Beyond these ethical considerations, the researchers emphasize the importance of collaboration with patients and their caregivers.
Amid a changing landscape for spinal muscular atrophy (SMA), Australian researchers have highlighted the ethical considerations stakeholders face when it comes to both screening and treating the disease, including how the severity of the disease is taken into account.
Through these ethical considerations, the researchers highlighted the importance of collaborating with patients and their caregivers, including in decisions about treatment eligibility as more longitudinal evidence becomes available for treatments like risdiplam (approved in 2020) and nusinersen (approved in 2016), which showed improvements in motor function and survival.
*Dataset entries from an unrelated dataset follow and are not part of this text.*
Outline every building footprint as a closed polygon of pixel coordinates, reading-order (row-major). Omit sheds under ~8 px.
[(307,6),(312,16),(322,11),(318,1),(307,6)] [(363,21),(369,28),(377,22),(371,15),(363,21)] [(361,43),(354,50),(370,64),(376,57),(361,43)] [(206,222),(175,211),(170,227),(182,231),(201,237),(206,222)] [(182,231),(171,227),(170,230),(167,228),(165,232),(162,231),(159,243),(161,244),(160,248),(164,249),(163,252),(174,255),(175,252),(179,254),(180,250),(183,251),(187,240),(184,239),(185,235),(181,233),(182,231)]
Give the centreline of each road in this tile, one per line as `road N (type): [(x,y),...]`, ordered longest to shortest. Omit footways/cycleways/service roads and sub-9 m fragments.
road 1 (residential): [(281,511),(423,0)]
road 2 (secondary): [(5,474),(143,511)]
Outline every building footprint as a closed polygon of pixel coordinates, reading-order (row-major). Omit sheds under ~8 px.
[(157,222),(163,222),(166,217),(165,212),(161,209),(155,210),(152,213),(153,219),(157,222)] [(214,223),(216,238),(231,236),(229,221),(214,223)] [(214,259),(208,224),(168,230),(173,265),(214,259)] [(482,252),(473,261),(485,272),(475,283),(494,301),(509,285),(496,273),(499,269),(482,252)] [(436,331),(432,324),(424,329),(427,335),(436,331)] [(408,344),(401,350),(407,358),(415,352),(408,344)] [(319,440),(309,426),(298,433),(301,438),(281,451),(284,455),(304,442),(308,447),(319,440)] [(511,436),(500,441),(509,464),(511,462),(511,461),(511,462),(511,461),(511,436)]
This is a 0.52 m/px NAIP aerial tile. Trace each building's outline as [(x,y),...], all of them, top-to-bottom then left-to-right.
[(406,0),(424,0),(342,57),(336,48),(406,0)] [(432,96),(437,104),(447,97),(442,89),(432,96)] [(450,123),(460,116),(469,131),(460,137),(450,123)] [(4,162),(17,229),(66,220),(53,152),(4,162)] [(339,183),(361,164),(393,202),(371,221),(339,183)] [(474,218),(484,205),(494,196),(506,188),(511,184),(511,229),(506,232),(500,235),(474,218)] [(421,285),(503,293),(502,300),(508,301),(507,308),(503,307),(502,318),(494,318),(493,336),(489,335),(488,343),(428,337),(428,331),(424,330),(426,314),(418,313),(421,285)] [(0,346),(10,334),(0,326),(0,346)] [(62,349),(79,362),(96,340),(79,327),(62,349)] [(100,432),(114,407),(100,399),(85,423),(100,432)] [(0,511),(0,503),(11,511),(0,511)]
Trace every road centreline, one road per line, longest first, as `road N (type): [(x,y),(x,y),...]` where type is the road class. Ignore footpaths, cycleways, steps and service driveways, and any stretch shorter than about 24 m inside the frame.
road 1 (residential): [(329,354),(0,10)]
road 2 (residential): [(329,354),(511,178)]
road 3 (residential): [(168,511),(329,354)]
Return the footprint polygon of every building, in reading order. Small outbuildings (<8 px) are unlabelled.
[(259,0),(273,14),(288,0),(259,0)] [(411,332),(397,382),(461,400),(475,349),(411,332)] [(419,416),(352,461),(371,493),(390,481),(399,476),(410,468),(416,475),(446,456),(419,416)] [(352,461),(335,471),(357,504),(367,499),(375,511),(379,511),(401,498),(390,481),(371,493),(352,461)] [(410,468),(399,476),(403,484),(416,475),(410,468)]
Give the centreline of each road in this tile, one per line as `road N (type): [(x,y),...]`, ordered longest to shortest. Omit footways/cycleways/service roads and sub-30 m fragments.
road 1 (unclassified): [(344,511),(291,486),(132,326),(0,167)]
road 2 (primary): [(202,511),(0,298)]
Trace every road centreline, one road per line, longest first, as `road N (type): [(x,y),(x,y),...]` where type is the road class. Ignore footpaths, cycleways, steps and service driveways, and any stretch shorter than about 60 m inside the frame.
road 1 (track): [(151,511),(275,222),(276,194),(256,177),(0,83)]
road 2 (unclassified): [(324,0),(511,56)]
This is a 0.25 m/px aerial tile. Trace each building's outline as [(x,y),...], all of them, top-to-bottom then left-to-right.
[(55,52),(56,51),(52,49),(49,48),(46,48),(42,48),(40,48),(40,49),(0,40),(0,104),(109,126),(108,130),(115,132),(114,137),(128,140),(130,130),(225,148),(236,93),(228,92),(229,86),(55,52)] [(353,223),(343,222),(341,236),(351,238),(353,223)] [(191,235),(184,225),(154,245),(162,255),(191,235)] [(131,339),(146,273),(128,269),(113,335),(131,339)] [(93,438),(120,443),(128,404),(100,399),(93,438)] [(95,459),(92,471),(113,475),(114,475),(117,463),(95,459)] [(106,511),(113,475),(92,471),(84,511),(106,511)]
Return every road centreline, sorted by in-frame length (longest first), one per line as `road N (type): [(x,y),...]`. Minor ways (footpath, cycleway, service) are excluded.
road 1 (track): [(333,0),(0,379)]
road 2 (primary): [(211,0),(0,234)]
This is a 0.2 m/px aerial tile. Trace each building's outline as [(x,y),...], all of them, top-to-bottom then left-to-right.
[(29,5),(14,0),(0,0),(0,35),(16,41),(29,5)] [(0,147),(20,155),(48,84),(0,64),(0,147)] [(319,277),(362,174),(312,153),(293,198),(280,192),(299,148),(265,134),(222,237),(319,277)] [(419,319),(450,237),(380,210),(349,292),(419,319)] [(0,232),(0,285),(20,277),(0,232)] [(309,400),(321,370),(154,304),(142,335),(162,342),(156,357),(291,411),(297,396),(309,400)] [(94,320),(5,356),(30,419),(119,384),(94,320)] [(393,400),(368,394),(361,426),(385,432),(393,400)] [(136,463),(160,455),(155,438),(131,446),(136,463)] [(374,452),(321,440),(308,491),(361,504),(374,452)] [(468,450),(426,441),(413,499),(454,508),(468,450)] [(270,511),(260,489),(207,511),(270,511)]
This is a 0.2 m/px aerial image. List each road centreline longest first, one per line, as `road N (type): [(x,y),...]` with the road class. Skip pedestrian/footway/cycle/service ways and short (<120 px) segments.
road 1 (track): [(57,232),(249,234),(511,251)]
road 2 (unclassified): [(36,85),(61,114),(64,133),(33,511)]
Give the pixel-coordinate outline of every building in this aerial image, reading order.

“While new therapies for SMA are extremely welcome, the rapid pace of their development is creating ethical complexity for healthcare professionals and families. The long-term effects and outcomes of new therapies for SMA remain uncertain,” the study authors wrote in Australian Journal of General Medicine. “While they may prevent further decline, disease-modifying treatments are not a cure for SMA, and children who begin treatment after symptoms appear may continue to live with impairment. It is important to manage parents’ optimism and hope and to ensure that the benefits are not overstated while the possible harms are underestimated.
Access to these treatments also poses challenges, the researchers explained, citing restrictions related to age, place of treatment, SMN2 copies and disease progression. For example, patients who are presymptomatic with at least 3 copies of SMN2 cannot be reimbursed for disease-modifying treatments.
In their article, the researchers also raise ethical considerations for SMA before and immediately after birth. As with other genetic diseases, SMA is included in most commercial panels for reproductive carrier screening (RCS). If it is determined that a child is likely to have SMA, parents have the option of performing other interventions, including preimplantation genetic testing where they choose an embryo without 2 copies of the SMN1 pathogenic variant.
Prenatal diagnosis is also used to help a couple prepare for or avoid the birth of a child with SMA.
The researchers noted that while RCS gives parents the ability to make their own reproductive decisions, the process also has ethical concerns, with the group recommending that couples be referred to appropriate RCS providers who are available for provide advice after the test.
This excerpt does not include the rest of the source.